Since BECs are accurately described by other (quantum) equations, the physicists decided to test how well EFT calculations could compute the BECs analogous cosmological constant term. They found that EFT calculations do not give the correct result. The finding confirms the earlier studies that showed that EFT calculations produce an incorrect result when used to compute the ground-state energy of other analogue gravity models.
We have shown how conceptually subtle could be the computation of the cosmological constant, by considering an analogue gravity model, Finazzi told PhysOrg.com. This simple example shows that the knowledge of the microscopic structure of spacetime might be an essential guide for a correct interpretation of the nature of the cosmological constant, and hence for a correct estimate of it. We then reinterpret the large discrepancy between the naive computation and the observed value as a basic misunderstanding on this point. Interestingly, this reasoning might also be a guide to the selection of the correct quantum gravity theory.
As the physicists explain, the BEC model described by Poisson equations is too simple to completely describe the complex features of the universes accelerating expansion. However, the failure of the EFT framework to describe BECs analogue cosmological constant supports the possibility that the EFT framework also fails at describing the cosmological constant.
The details have further implications. For one thing, the results suggest that there may be no a priori reason to describe the cosmological constant as vacuum energy. Instead, the cosmological constant may emerge from the underlying quantum theory of gravity describing spacetime. As the physicists explain, a quantum theory of gravity differs from various modified theories of gravity that have been proposed recently in that a quantum theory describes spacetime at the most fundamental level.
In a modified gravity theory, one is just postulating a different gravitational dynamics that might show accelerated expansion also for a universe filled with standard matter (i.e., without the so-called dark energy component), Liberati said.
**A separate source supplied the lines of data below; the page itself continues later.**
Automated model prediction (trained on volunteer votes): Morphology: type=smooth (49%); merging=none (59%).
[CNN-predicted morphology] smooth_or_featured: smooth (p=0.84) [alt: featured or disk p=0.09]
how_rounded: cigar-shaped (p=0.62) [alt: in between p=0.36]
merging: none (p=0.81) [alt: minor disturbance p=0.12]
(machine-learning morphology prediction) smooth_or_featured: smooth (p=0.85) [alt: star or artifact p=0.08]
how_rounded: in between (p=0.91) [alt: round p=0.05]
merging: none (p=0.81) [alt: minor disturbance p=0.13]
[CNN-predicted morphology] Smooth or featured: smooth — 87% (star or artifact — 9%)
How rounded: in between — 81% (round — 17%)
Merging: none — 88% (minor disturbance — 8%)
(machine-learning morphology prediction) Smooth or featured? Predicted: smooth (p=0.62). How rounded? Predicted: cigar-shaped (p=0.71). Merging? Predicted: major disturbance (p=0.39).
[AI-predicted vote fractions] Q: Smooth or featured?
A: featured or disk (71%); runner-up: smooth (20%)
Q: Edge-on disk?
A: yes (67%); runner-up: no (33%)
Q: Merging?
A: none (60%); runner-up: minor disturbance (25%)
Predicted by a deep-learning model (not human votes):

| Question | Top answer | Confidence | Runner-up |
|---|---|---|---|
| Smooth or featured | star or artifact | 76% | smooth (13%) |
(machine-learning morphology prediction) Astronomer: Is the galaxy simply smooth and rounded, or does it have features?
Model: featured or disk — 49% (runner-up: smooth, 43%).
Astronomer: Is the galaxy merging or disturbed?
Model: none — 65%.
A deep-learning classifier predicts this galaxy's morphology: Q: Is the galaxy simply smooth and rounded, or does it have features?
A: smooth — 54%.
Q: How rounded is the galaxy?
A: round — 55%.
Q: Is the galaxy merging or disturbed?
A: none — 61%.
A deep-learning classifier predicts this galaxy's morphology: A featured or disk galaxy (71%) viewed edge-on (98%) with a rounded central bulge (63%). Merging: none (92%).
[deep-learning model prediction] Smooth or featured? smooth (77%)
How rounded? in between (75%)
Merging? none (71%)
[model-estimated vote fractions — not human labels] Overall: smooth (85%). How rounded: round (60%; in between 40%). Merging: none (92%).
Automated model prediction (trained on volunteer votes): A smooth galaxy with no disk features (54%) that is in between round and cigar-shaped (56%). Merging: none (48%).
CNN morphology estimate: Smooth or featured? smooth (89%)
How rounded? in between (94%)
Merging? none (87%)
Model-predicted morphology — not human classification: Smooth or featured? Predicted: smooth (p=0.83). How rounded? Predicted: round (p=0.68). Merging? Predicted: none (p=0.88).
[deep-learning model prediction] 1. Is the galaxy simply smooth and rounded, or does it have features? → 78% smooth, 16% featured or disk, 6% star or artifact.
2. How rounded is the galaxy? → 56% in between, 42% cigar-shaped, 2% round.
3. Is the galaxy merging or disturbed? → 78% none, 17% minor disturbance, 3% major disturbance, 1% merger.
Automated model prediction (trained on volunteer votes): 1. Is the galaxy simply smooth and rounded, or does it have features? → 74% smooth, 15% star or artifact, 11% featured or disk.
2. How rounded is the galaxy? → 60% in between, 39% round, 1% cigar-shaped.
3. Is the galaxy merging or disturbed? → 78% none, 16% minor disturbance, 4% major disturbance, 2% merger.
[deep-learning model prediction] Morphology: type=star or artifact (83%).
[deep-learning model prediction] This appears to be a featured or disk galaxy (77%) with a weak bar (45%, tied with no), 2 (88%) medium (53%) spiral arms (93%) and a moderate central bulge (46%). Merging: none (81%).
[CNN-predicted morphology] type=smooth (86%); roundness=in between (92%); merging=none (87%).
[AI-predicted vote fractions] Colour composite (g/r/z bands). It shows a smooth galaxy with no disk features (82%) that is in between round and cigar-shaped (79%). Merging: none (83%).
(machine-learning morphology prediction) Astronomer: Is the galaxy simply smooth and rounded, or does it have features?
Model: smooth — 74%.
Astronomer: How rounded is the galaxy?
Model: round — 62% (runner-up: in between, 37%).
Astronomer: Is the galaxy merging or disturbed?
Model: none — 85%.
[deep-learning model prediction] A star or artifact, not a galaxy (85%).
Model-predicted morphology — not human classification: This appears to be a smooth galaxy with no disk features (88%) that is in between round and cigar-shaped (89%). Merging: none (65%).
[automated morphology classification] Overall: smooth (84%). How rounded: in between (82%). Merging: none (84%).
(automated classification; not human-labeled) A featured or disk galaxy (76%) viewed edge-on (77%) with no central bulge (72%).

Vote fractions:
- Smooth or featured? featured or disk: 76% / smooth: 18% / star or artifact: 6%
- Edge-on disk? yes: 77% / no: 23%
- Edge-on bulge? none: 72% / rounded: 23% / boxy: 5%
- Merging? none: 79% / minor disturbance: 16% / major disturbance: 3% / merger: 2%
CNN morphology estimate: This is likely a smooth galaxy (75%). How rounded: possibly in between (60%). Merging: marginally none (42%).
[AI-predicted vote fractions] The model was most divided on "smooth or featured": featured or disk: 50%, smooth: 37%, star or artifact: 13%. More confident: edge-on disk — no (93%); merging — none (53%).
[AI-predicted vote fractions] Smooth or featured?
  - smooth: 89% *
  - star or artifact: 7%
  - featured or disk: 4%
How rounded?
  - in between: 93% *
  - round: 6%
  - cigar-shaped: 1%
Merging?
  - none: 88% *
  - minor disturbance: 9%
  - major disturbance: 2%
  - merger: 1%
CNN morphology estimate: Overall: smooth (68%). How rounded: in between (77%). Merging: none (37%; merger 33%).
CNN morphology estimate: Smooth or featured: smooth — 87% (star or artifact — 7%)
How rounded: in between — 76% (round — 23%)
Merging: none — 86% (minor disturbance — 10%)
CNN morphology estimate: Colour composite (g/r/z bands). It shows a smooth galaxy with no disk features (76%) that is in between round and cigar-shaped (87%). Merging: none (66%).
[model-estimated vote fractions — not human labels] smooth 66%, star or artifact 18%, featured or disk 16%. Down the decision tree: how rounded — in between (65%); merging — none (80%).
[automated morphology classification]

We instead consider the case where a gravitational dynamics is emergent from a microscopic quantum theory, i.e., a theory describing the fundamental constituents, whatever they are, of our spacetime. From such a theory one would be able to derive a theory of gravity (general relativity or any form of modified gravity) in some appropriate limit (possibly similar in nature to the hydrodynamic limit of a gas of interacting atoms). Our point is that it is only throughout this derivation/emergence of the gravitational dynamics that in the end one can determine what is the gravitating energy of the vacuum. We have proven this explicitly in our toy model where it is clearly shown that the use of the macroscopic constituents (and corresponding energy scales) of the emergent physics might lead to a completely wrong estimate.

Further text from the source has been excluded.